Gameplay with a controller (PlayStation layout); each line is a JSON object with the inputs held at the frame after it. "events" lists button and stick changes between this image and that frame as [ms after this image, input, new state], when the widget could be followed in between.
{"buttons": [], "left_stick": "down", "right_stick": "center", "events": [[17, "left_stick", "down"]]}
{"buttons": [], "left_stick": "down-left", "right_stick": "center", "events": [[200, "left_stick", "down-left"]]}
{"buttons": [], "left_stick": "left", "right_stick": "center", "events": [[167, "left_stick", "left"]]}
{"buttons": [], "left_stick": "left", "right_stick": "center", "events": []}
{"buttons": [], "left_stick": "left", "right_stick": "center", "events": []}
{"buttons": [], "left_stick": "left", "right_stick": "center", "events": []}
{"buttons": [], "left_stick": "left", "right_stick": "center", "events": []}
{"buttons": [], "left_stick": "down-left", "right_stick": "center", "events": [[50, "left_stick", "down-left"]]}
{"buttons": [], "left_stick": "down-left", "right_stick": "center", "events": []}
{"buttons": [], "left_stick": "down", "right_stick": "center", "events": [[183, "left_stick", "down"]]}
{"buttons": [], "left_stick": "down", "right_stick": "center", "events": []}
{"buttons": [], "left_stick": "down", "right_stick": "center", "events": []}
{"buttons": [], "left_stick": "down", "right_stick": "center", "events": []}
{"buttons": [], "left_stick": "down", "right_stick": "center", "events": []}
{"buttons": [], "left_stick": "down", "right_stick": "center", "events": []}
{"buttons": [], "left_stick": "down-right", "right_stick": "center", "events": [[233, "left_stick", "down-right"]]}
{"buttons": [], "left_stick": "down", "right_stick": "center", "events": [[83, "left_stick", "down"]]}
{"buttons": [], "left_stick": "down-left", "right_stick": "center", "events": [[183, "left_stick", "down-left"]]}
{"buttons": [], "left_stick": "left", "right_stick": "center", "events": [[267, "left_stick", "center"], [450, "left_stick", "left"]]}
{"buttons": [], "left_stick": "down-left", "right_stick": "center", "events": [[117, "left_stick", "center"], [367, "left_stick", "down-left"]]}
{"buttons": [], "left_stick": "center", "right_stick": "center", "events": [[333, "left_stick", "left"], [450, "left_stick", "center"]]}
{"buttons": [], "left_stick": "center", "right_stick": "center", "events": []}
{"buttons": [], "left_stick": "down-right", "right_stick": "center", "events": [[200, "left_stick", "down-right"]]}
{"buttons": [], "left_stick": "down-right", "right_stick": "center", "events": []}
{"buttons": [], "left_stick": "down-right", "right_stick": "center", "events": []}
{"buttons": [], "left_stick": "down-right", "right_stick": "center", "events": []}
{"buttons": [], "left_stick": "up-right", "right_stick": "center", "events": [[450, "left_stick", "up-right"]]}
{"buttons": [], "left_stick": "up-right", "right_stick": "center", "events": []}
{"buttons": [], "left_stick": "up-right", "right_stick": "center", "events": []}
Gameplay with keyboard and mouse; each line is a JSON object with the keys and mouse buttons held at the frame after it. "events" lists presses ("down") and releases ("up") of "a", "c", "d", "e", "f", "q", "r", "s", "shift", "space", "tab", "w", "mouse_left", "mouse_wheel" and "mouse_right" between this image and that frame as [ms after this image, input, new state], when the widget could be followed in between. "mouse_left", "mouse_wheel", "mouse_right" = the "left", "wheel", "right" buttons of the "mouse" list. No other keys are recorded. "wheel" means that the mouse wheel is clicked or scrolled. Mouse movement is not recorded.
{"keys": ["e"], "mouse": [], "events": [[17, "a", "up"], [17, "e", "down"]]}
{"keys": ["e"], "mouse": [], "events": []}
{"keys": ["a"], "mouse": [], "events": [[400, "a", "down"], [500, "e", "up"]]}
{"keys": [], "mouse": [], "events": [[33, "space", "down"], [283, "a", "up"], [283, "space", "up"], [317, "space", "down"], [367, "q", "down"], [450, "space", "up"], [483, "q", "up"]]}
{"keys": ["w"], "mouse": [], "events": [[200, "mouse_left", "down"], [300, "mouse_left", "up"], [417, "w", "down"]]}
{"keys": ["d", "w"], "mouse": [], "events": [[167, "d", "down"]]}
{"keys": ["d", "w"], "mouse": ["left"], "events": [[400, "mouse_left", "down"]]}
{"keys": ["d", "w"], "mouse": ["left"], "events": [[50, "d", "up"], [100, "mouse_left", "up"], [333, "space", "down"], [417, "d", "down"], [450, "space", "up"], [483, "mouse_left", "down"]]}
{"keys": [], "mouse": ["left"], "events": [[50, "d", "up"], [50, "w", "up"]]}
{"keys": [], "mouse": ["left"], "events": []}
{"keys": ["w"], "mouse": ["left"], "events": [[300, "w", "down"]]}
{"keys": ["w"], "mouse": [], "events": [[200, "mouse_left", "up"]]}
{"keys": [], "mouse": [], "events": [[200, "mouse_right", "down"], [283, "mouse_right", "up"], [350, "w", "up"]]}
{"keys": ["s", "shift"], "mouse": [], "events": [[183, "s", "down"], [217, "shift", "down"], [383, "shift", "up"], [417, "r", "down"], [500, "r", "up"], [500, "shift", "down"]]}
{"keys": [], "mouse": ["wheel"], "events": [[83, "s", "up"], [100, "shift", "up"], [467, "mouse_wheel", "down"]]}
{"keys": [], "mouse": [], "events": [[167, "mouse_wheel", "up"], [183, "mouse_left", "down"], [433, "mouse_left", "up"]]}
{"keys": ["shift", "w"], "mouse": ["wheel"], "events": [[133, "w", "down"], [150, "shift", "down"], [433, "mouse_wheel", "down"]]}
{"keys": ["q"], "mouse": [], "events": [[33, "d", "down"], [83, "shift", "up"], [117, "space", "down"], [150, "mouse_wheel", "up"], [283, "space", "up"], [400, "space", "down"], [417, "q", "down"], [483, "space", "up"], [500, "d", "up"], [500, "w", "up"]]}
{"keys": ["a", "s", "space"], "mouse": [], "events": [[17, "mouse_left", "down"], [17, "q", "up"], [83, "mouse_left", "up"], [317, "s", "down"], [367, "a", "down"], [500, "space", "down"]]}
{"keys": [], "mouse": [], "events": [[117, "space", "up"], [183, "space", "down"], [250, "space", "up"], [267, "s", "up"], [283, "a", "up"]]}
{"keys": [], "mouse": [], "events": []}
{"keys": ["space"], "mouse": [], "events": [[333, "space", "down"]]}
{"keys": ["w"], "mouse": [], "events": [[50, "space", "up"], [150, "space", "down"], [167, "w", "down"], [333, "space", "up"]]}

________________________

What needs to be done. Output the data once more, exactly as it appears above.

Solution for this exercise.
Gameplay with a controller (PlayStation layout); each line is a JSON object with the inputs held at the frame after it. "events" lists button and stick changes between this image and that frame as [ms after this image, input, new state], when the widget could be followed in between.
{"buttons": [], "left_stick": "down", "right_stick": "center", "events": [[17, "left_stick", "down"]]}
{"buttons": [], "left_stick": "down-left", "right_stick": "center", "events": [[200, "left_stick", "down-left"]]}
{"buttons": [], "left_stick": "left", "right_stick": "center", "events": [[167, "left_stick", "left"]]}
{"buttons": [], "left_stick": "left", "right_stick": "center", "events": []}
{"buttons": [], "left_stick": "left", "right_stick": "center", "events": []}
{"buttons": [], "left_stick": "left", "right_stick": "center", "events": []}
{"buttons": [], "left_stick": "left", "right_stick": "center", "events": []}
{"buttons": [], "left_stick": "down-left", "right_stick": "center", "events": [[50, "left_stick", "down-left"]]}
{"buttons": [], "left_stick": "down-left", "right_stick": "center", "events": []}
{"buttons": [], "left_stick": "down", "right_stick": "center", "events": [[183, "left_stick", "down"]]}
{"buttons": [], "left_stick": "down", "right_stick": "center", "events": []}
{"buttons": [], "left_stick": "down", "right_stick": "center", "events": []}
{"buttons": [], "left_stick": "down", "right_stick": "center", "events": []}
{"buttons": [], "left_stick": "down", "right_stick": "center", "events": []}
{"buttons": [], "left_stick": "down", "right_stick": "center", "events": []}
{"buttons": [], "left_stick": "down-right", "right_stick": "center", "events": [[233, "left_stick", "down-right"]]}
{"buttons": [], "left_stick": "down", "right_stick": "center", "events": [[83, "left_stick", "down"]]}
{"buttons": [], "left_stick": "down-left", "right_stick": "center", "events": [[183, "left_stick", "down-left"]]}
{"buttons": [], "left_stick": "left", "right_stick": "center", "events": [[267, "left_stick", "center"], [450, "left_stick", "left"]]}
{"buttons": [], "left_stick": "down-left", "right_stick": "center", "events": [[117, "left_stick", "center"], [367, "left_stick", "down-left"]]}
{"buttons": [], "left_stick": "center", "right_stick": "center", "events": [[333, "left_stick", "left"], [450, "left_stick", "center"]]}
{"buttons": [], "left_stick": "center", "right_stick": "center", "events": []}
{"buttons": [], "left_stick": "down-right", "right_stick": "center", "events": [[200, "left_stick", "down-right"]]}
{"buttons": [], "left_stick": "down-right", "right_stick": "center", "events": []}
{"buttons": [], "left_stick": "down-right", "right_stick": "center", "events": []}
{"buttons": [], "left_stick": "down-right", "right_stick": "center", "events": []}
{"buttons": [], "left_stick": "up-right", "right_stick": "center", "events": [[450, "left_stick", "up-right"]]}
{"buttons": [], "left_stick": "up-right", "right_stick": "center", "events": []}
{"buttons": [], "left_stick": "up-right", "right_stick": "center", "events": []}
Gameplay with keyboard and mouse; each line is a JSON object with the keys and mouse buttons held at the frame after it. "events" lists presses ("down") and releases ("up") of "a", "c", "d", "e", "f", "q", "r", "s", "shift", "space", "tab", "w", "mouse_left", "mouse_wheel" and "mouse_right" between this image and that frame as [ms after this image, input, new state], when the widget could be followed in between. "mouse_left", "mouse_wheel", "mouse_right" = the "left", "wheel", "right" buttons of the "mouse" list. No other keys are recorded. "wheel" means that the mouse wheel is clicked or scrolled. Mouse movement is not recorded.
{"keys": ["e"], "mouse": [], "events": [[17, "a", "up"], [17, "e", "down"]]}
{"keys": ["e"], "mouse": [], "events": []}
{"keys": ["a"], "mouse": [], "events": [[400, "a", "down"], [500, "e", "up"]]}
{"keys": [], "mouse": [], "events": [[33, "space", "down"], [283, "a", "up"], [283, "space", "up"], [317, "space", "down"], [367, "q", "down"], [450, "space", "up"], [483, "q", "up"]]}
{"keys": ["w"], "mouse": [], "events": [[200, "mouse_left", "down"], [300, "mouse_left", "up"], [417, "w", "down"]]}
{"keys": ["d", "w"], "mouse": [], "events": [[167, "d", "down"]]}
{"keys": ["d", "w"], "mouse": ["left"], "events": [[400, "mouse_left", "down"]]}
{"keys": ["d", "w"], "mouse": ["left"], "events": [[50, "d", "up"], [100, "mouse_left", "up"], [333, "space", "down"], [417, "d", "down"], [450, "space", "up"], [483, "mouse_left", "down"]]}
{"keys": [], "mouse": ["left"], "events": [[50, "d", "up"], [50, "w", "up"]]}
{"keys": [], "mouse": ["left"], "events": []}
{"keys": ["w"], "mouse": ["left"], "events": [[300, "w", "down"]]}
{"keys": ["w"], "mouse": [], "events": [[200, "mouse_left", "up"]]}
{"keys": [], "mouse": [], "events": [[200, "mouse_right", "down"], [283, "mouse_right", "up"], [350, "w", "up"]]}
{"keys": ["s", "shift"], "mouse": [], "events": [[183, "s", "down"], [217, "shift", "down"], [383, "shift", "up"], [417, "r", "down"], [500, "r", "up"], [500, "shift", "down"]]}
{"keys": [], "mouse": ["wheel"], "events": [[83, "s", "up"], [100, "shift", "up"], [467, "mouse_wheel", "down"]]}
{"keys": [], "mouse": [], "events": [[167, "mouse_wheel", "up"], [183, "mouse_left", "down"], [433, "mouse_left", "up"]]}
{"keys": ["shift", "w"], "mouse": ["wheel"], "events": [[133, "w", "down"], [150, "shift", "down"], [433, "mouse_wheel", "down"]]}
{"keys": ["q"], "mouse": [], "events": [[33, "d", "down"], [83, "shift", "up"], [117, "space", "down"], [150, "mouse_wheel", "up"], [283, "space", "up"], [400, "space", "down"], [417, "q", "down"], [483, "space", "up"], [500, "d", "up"], [500, "w", "up"]]}
{"keys": ["a", "s", "space"], "mouse": [], "events": [[17, "mouse_left", "down"], [17, "q", "up"], [83, "mouse_left", "up"], [317, "s", "down"], [367, "a", "down"], [500, "space", "down"]]}
{"keys": [], "mouse": [], "events": [[117, "space", "up"], [183, "space", "down"], [250, "space", "up"], [267, "s", "up"], [283, "a", "up"]]}
{"keys": [], "mouse": [], "events": []}
{"keys": ["space"], "mouse": [], "events": [[333, "space", "down"]]}
{"keys": ["w"], "mouse": [], "events": [[50, "space", "up"], [150, "space", "down"], [167, "w", "down"], [333, "space", "up"]]}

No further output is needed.